/td_tracker

A simple email open/click tracking system

Primary LanguagePython

td_tracker

A simple email open/click tracking system

Project provides some very basic capabilities to tracking email newsletter campaigns. Email should include a specially created urls to external pages and/or tracking pixel. When user follows url backend tracks this and redirects user to the original url.
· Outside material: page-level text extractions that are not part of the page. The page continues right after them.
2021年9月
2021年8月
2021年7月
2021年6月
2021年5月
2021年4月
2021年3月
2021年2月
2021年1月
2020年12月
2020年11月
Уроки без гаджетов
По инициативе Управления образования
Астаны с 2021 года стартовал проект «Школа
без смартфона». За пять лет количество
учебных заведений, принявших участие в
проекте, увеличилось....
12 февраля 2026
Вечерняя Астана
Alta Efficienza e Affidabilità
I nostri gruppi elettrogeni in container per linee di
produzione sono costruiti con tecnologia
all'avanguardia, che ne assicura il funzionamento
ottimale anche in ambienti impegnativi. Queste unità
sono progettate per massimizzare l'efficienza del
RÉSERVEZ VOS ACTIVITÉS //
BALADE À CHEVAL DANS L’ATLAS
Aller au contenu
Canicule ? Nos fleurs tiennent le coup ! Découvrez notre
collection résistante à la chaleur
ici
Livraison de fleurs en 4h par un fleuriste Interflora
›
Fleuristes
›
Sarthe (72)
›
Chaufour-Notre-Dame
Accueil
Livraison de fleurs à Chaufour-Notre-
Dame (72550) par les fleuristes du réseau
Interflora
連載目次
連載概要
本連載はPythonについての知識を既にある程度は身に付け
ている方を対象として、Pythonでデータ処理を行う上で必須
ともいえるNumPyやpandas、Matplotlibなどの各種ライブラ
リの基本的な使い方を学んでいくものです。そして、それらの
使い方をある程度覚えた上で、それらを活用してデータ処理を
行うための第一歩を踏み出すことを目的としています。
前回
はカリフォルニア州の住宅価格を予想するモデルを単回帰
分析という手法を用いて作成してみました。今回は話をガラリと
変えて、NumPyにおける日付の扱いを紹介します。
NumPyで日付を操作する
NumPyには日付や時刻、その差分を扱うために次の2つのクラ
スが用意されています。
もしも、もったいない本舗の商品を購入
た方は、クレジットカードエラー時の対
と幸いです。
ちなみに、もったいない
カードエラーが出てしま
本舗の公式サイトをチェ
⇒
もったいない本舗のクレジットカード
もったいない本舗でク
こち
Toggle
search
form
Tracking pixel is using to track "newsletter".

Components

  • backend server
  • python module newsletter

Overview

User follows url from email. Backend tracks all user requests. Reporting is provided by SQL queries from the database.

Backend

Backend is a python/Flask application which performs redirects to original url. Backends extracts request ID from a user request (/REQUEST_ID/), then backend performs look up by ID in SQL database. if ID is not found backend return 'not found' page. Backend saves in the database original ID from user request and timestamp.

python module newsletter

class LetterURL provides function to get unique url for email campaigns based on the original url or a newsletter-specific url of tracking pixel. Please see script db_create

Reporting

Please see possible queries in Reports

Current Bottlenecks

  • Every url request causes 1 read query and 1 write request to the database
  • Backend blocks on requests to database
  • Tracking pixel url is the same always, do not need to query DB
  • Test coverage could be better

Scaling

Here is a diagram witch explants a better architecture for td_tracker.

td_tracker in scale

Some key points here are

  • There are two types of requests
    • User request has '/u/' prefix and it goes to backend
    • Tracking pixel request has '/r/' prefix and it is handled by nginx itself. It doesn't hit backend
  • Nginx is reverse proxy and load balancer for multiple backends
  • Nginx tracks all requests in access_log
  • Log_agent extract click event from the local access_log file and puts them in shared queue for event_worker(s)
  • Backend used the database only for read, in scale it could be a read replica(s)
  • event_worker reads events from shared queue and performs asynchronous bunch updates for the database
  • A part of the id (for example 4 first chars) could be used to split data into multiple database instances.